## WHAT IS REQUIRED
Beginning with the line where "(1128, 447) = (1082, 388): alarm" appears, set down each line exactly until the records below end, and omit the pictures.

Entries taken from a collection
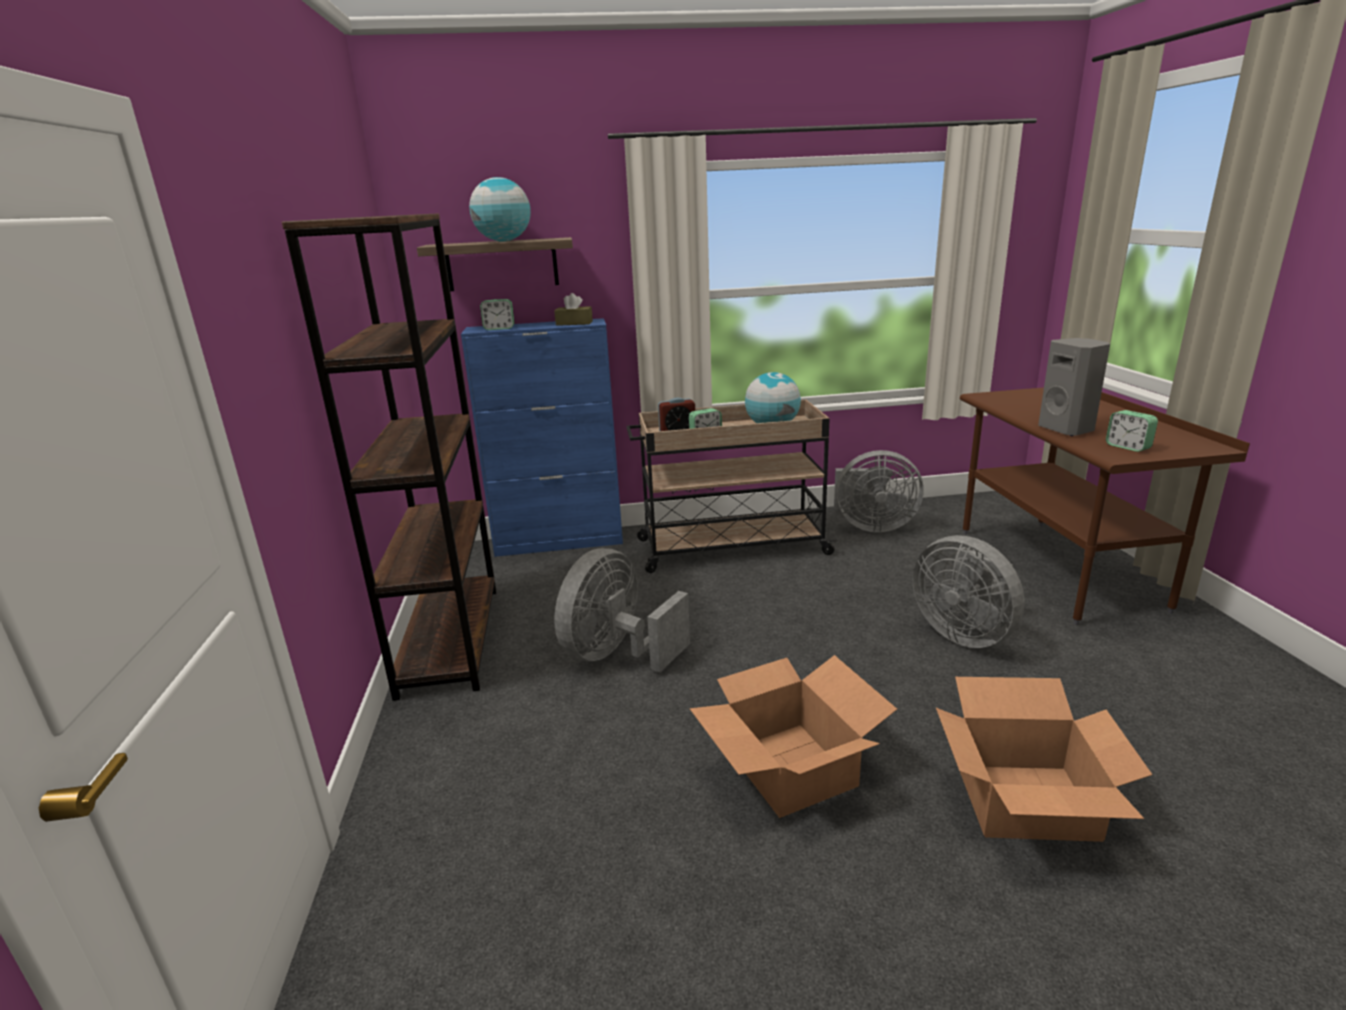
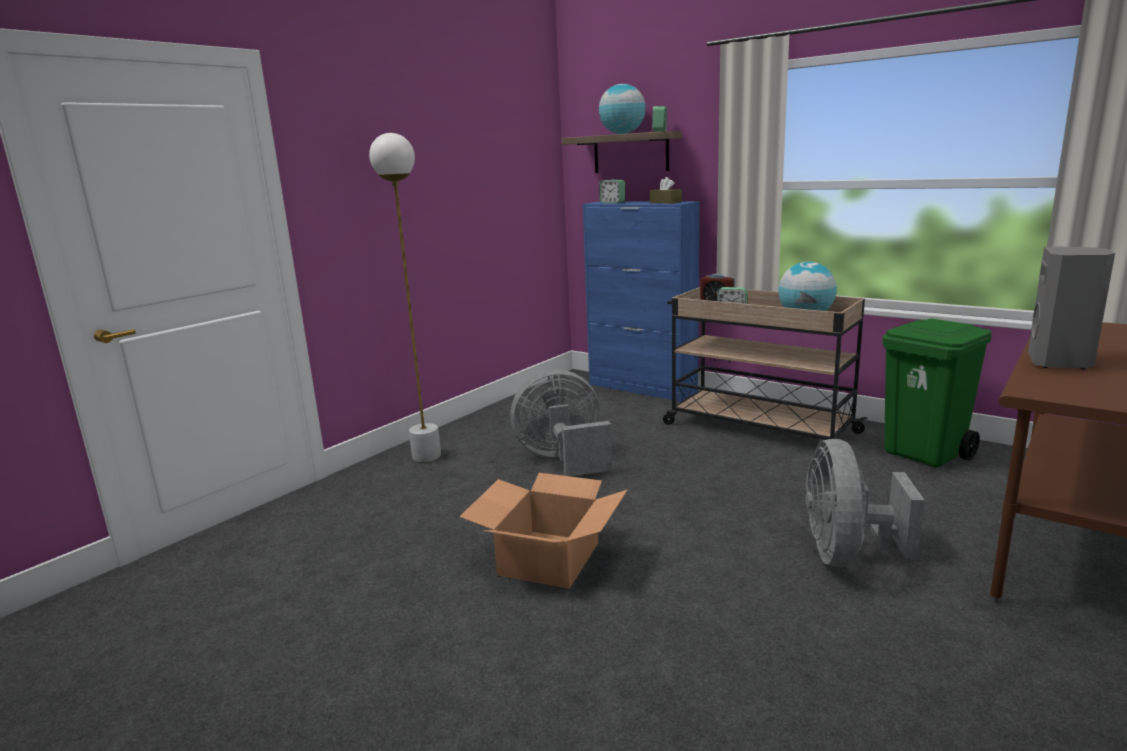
camera: 45 degrees right, 5 degrees down
(445, 728) = (426, 456): none -> white floor lamp
(450, 639) = (495, 418): brown bookcase -> none
(871, 526) = (925, 454): grey fan -> green trash can
(1027, 802) = (662, 663): cardboard box -> none
(1128, 447) = (1082, 388): alarm clock -> alarm clock (659, 131)

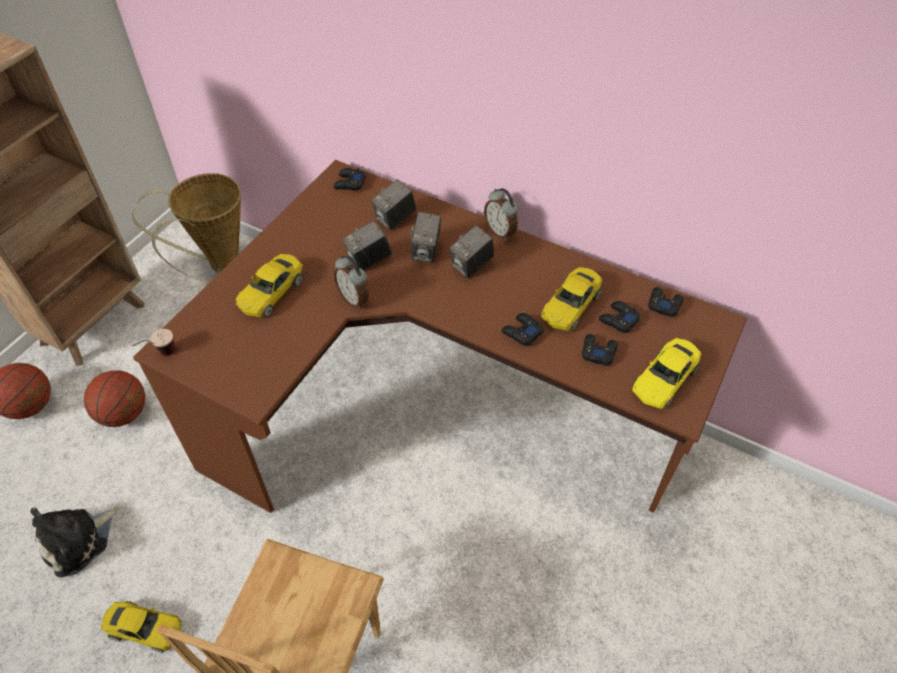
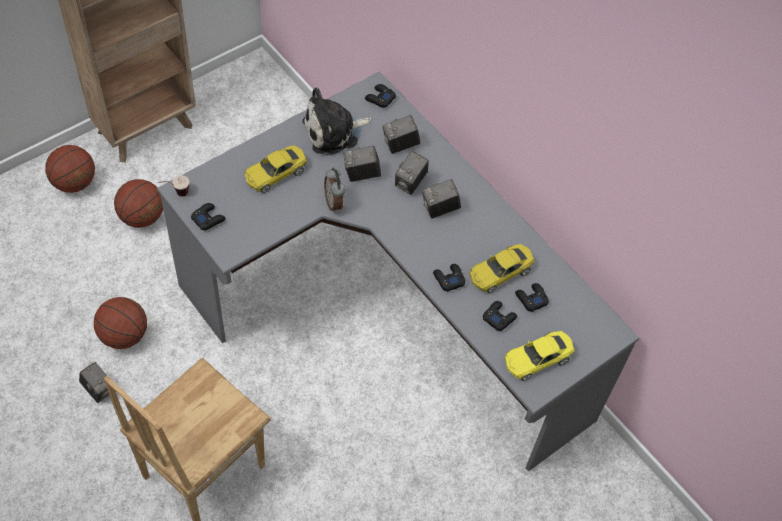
camera: 20 degrees right, 5 degrees up
(78, 540) = (74, 305): plush toy -> plush toy (334, 132)
(145, 628) = (99, 389): yellow toy car -> camera
(152, 551) = (124, 335): none -> basketball
(218, 267) = (266, 113): basket -> none
(435, 412) = (390, 315): brown desk -> grey desk
(500, 232) = (480, 188): alarm clock -> none
(664, 304) = (576, 300): black game controller -> black game controller (208, 219)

## ANSWER SPACE
(1128, 447) = (1082, 388): alarm clock -> alarm clock (659, 131)

camera: 20 degrees right, 5 degrees up
(78, 540) = (74, 305): plush toy -> plush toy (334, 132)
(145, 628) = (99, 389): yellow toy car -> camera
(152, 551) = (124, 335): none -> basketball
(218, 267) = (266, 113): basket -> none
(435, 412) = (390, 315): brown desk -> grey desk
(500, 232) = (480, 188): alarm clock -> none
(664, 304) = (576, 300): black game controller -> black game controller (208, 219)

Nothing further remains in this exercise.